Home  Resources  References  Tubes  Forums  Links  Support 
Date Codes
2/21/2006 12:29:48 PMBill Orr
Does anyone know whether early vacuum tubes, say early 1930s and newer, had date codes on the base? Some tubes I have purchased seem to have dates but that might be a lot code or something. I know that the modern method for components is to code them with 4 digits representing the week and year. One tube I bought recently was a JAN component so it had the date on the box. Tough to remember what was happening 50 or more years ago.
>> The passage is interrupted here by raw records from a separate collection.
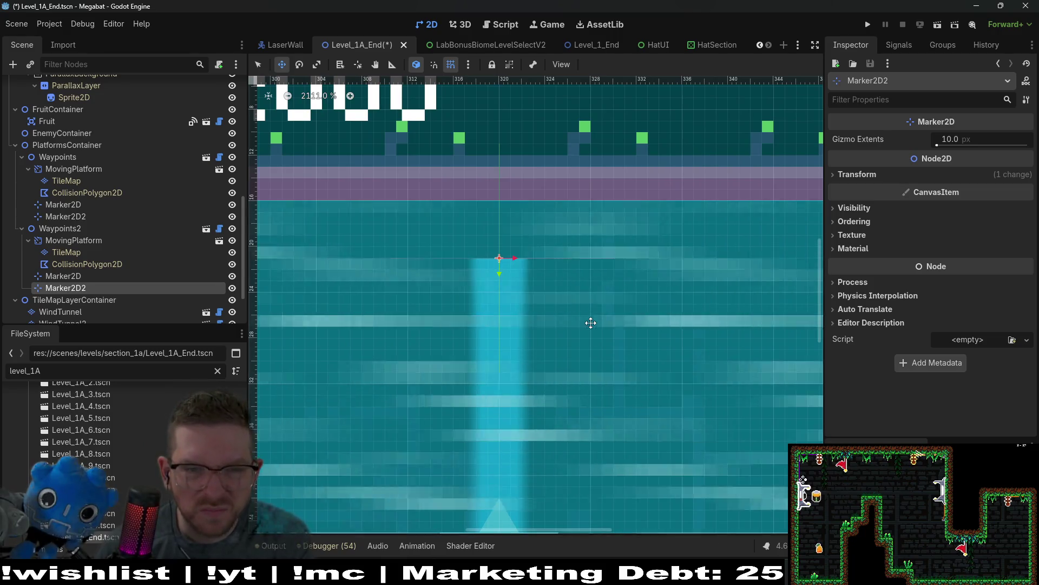
pyautogui.scroll(-8, 590, 322)
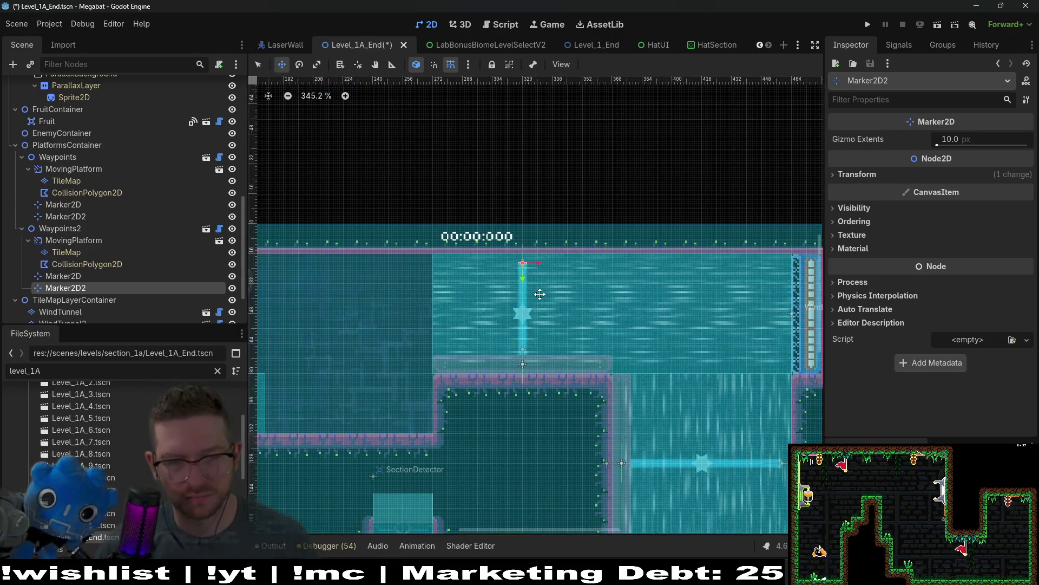
pyautogui.press('ctrl+s')
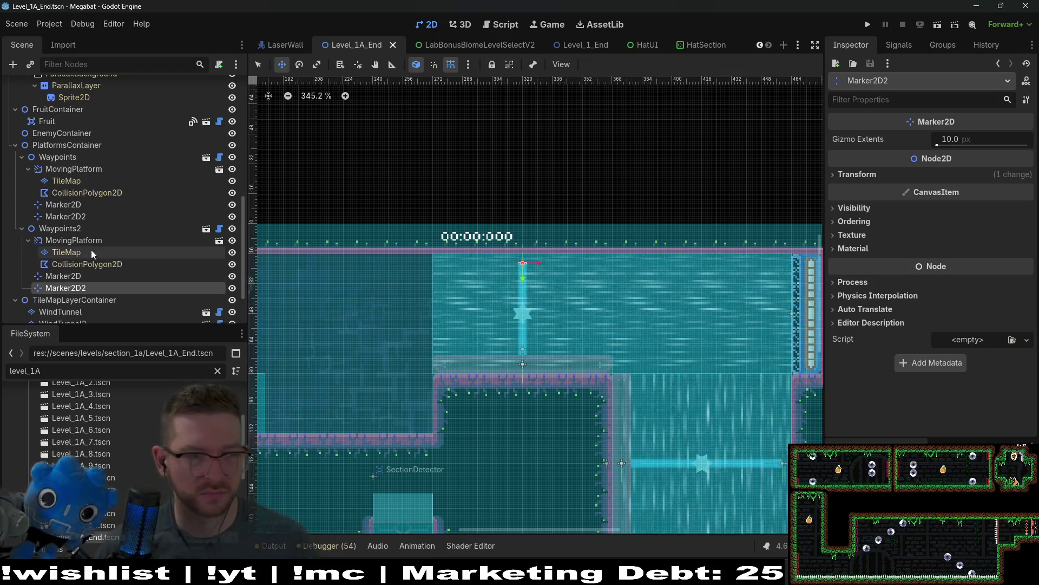
# - Set Waypoints2's time until next position and wait time to 0.25
pyautogui.click(60, 228)
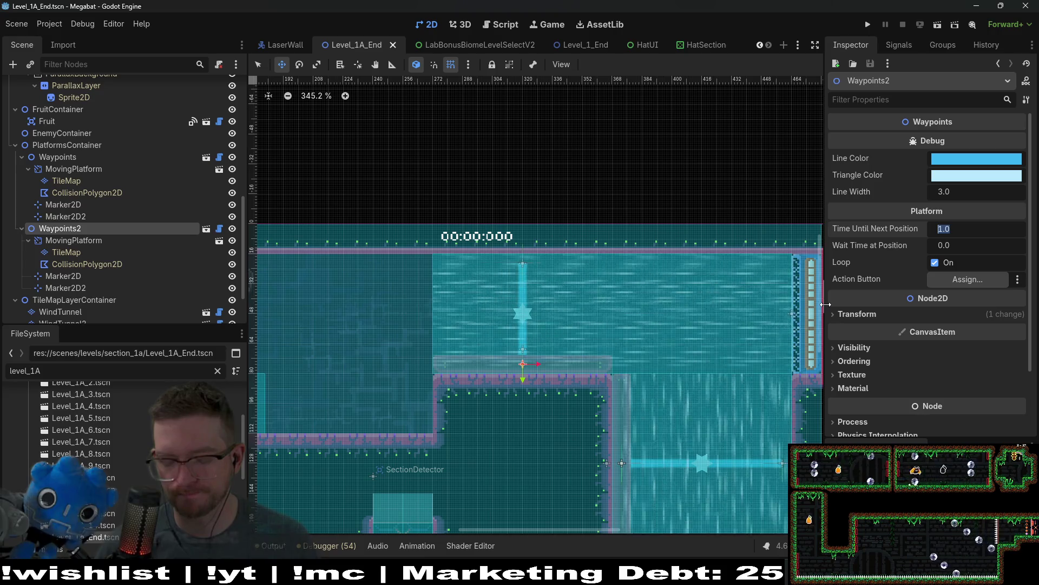
pyautogui.write('0.25')
pyautogui.press('Return')
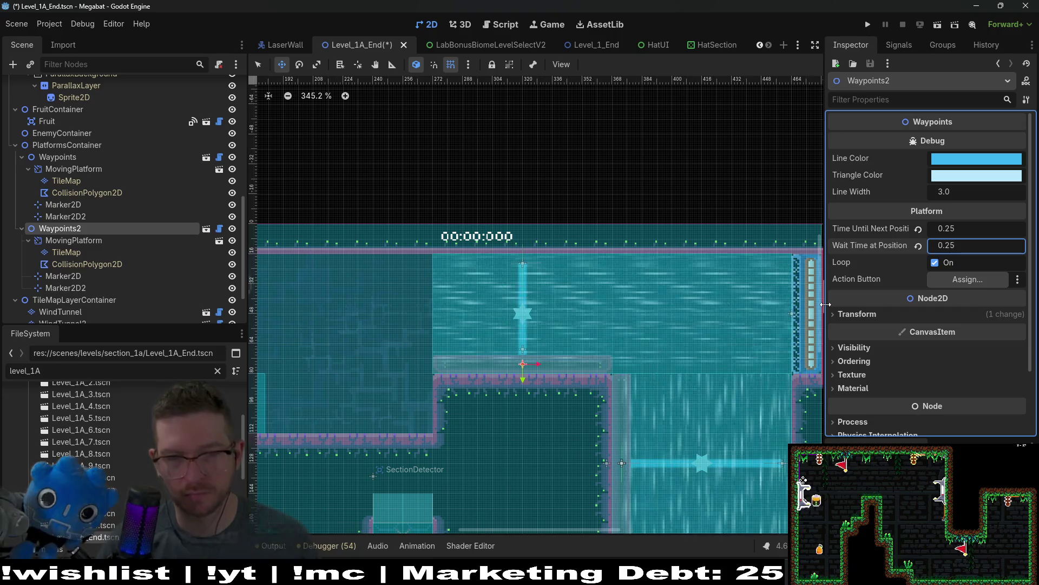
pyautogui.scroll(-3, 579, 336)
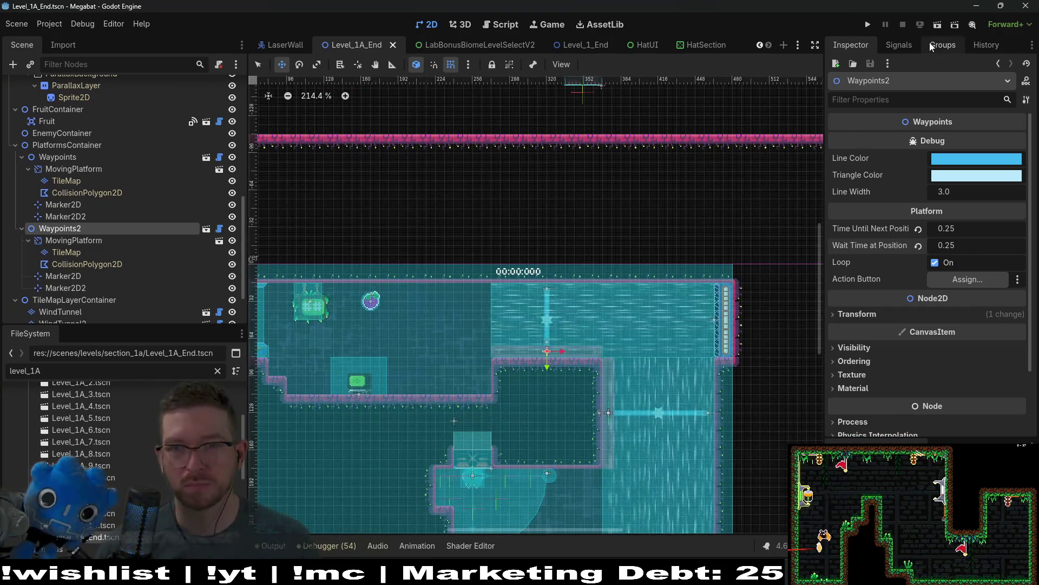
# - Playtest the level, flying the bat up the shaft to the upper-left floor
pyautogui.press('F6')
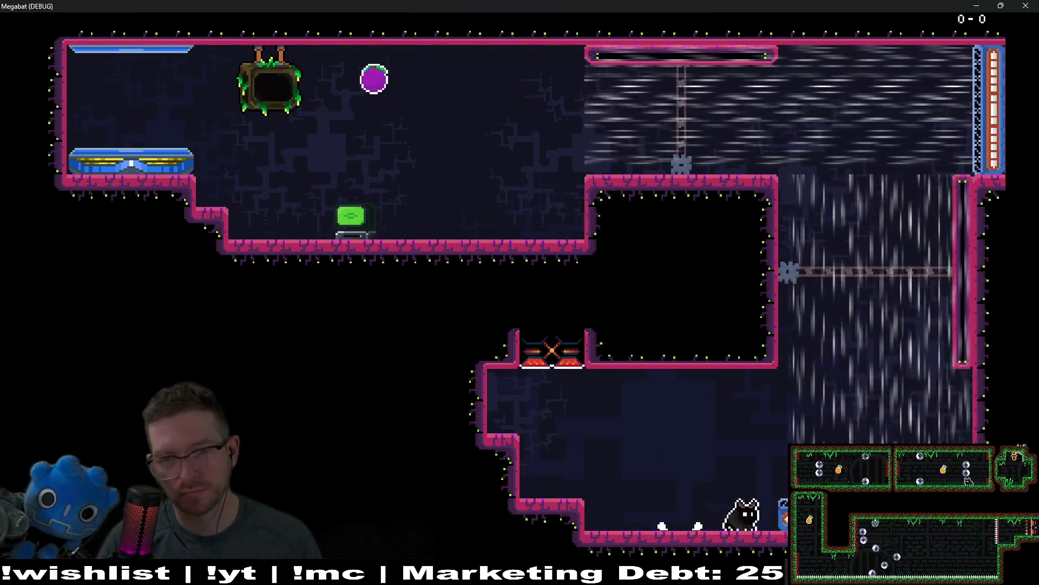
pyautogui.press('space')
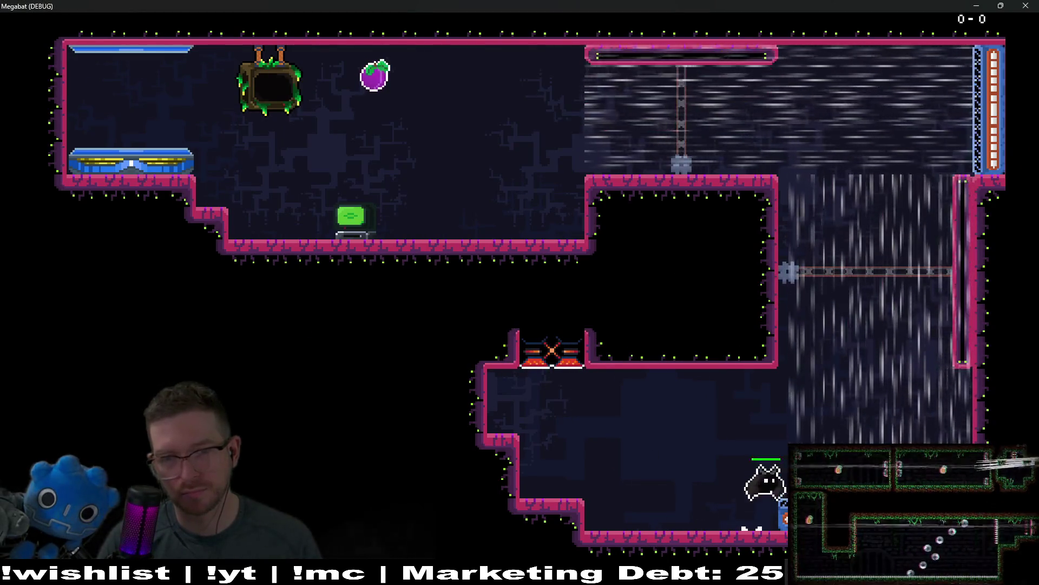
pyautogui.press('space')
2/21/2006 4:50:53 PMRich, W3HWJ
JAN tubes usually had the contract number, the production or test date and the manufacturer name printed on the boxes. Commercial tubes used a variety of obvious or covert codes. At Westinghouse, we used an alphabetic code. The first letter was the year, then the next letter was the week of manufacture. Since there were 52 manufacturing weeks in the year, we re-used the letters and changed the year code. This was used on semiconductors; I don't remember if the Tube Division used the same. I think there are tube collector sites on the Internet with some of the mfrs. date code systems explained.
Rich


: Does anyone know whether early vacuum tubes, say early 1930s and newer, had date codes on the base? Some tubes I have purchased seem to have dates but that might be a lot code or something. I know that the modern method for components is to code them with 4 digits representing the week and year. One tube I bought recently was a JAN component so it had the date on the box. Tough to remember what was happening 50 or more years ago.